* [INFORMATION SHOWN]:
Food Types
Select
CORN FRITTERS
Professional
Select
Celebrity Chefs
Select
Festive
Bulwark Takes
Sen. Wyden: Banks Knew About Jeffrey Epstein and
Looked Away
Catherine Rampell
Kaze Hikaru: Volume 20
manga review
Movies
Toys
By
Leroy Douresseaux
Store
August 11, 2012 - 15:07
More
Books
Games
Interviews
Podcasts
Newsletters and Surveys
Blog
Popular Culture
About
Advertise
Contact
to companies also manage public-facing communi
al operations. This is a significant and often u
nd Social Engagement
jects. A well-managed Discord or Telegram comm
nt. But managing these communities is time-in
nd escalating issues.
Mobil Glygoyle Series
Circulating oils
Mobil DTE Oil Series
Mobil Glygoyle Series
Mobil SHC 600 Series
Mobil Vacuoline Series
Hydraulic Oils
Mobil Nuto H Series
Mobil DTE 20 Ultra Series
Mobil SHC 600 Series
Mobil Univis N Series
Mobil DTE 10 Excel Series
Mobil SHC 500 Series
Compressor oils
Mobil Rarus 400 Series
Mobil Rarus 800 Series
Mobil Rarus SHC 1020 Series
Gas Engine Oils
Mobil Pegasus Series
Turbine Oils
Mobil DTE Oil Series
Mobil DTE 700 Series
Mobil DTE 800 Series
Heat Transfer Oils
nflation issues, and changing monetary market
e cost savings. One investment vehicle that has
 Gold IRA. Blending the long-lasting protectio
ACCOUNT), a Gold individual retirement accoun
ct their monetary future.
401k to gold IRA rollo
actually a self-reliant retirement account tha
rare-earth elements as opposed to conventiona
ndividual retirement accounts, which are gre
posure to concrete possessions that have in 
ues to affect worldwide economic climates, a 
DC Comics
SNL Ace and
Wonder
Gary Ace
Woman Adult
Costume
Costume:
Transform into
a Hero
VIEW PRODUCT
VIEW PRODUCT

* [WORK INSTRUCTION]:
Reproduce the records above in full, without altering a single character.

* [REPLY TO THE EXERCISE]:
Food Types
Select
CORN FRITTERS
Professional
Select
Celebrity Chefs
Select
Festive
Bulwark Takes
Sen. Wyden: Banks Knew About Jeffrey Epstein and
Looked Away
Catherine Rampell
Kaze Hikaru: Volume 20
manga review
Movies
Toys
By
Leroy Douresseaux
Store
August 11, 2012 - 15:07
More
Books
Games
Interviews
Podcasts
Newsletters and Surveys
Blog
Popular Culture
About
Advertise
Contact
to companies also manage public-facing communi
al operations. This is a significant and often u
nd Social Engagement
jects. A well-managed Discord or Telegram comm
nt. But managing these communities is time-in
nd escalating issues.
Mobil Glygoyle Series
Circulating oils
Mobil DTE Oil Series
Mobil Glygoyle Series
Mobil SHC 600 Series
Mobil Vacuoline Series
Hydraulic Oils
Mobil Nuto H Series
Mobil DTE 20 Ultra Series
Mobil SHC 600 Series
Mobil Univis N Series
Mobil DTE 10 Excel Series
Mobil SHC 500 Series
Compressor oils
Mobil Rarus 400 Series
Mobil Rarus 800 Series
Mobil Rarus SHC 1020 Series
Gas Engine Oils
Mobil Pegasus Series
Turbine Oils
Mobil DTE Oil Series
Mobil DTE 700 Series
Mobil DTE 800 Series
Heat Transfer Oils
nflation issues, and changing monetary market
e cost savings. One investment vehicle that has
 Gold IRA. Blending the long-lasting protectio
ACCOUNT), a Gold individual retirement accoun
ct their monetary future.
401k to gold IRA rollo
actually a self-reliant retirement account tha
rare-earth elements as opposed to conventiona
ndividual retirement accounts, which are gre
posure to concrete possessions that have in 
ues to affect worldwide economic climates, a 
DC Comics
SNL Ace and
Wonder
Gary Ace
Woman Adult
Costume
Costume:
Transform into
a Hero
VIEW PRODUCT
VIEW PRODUCT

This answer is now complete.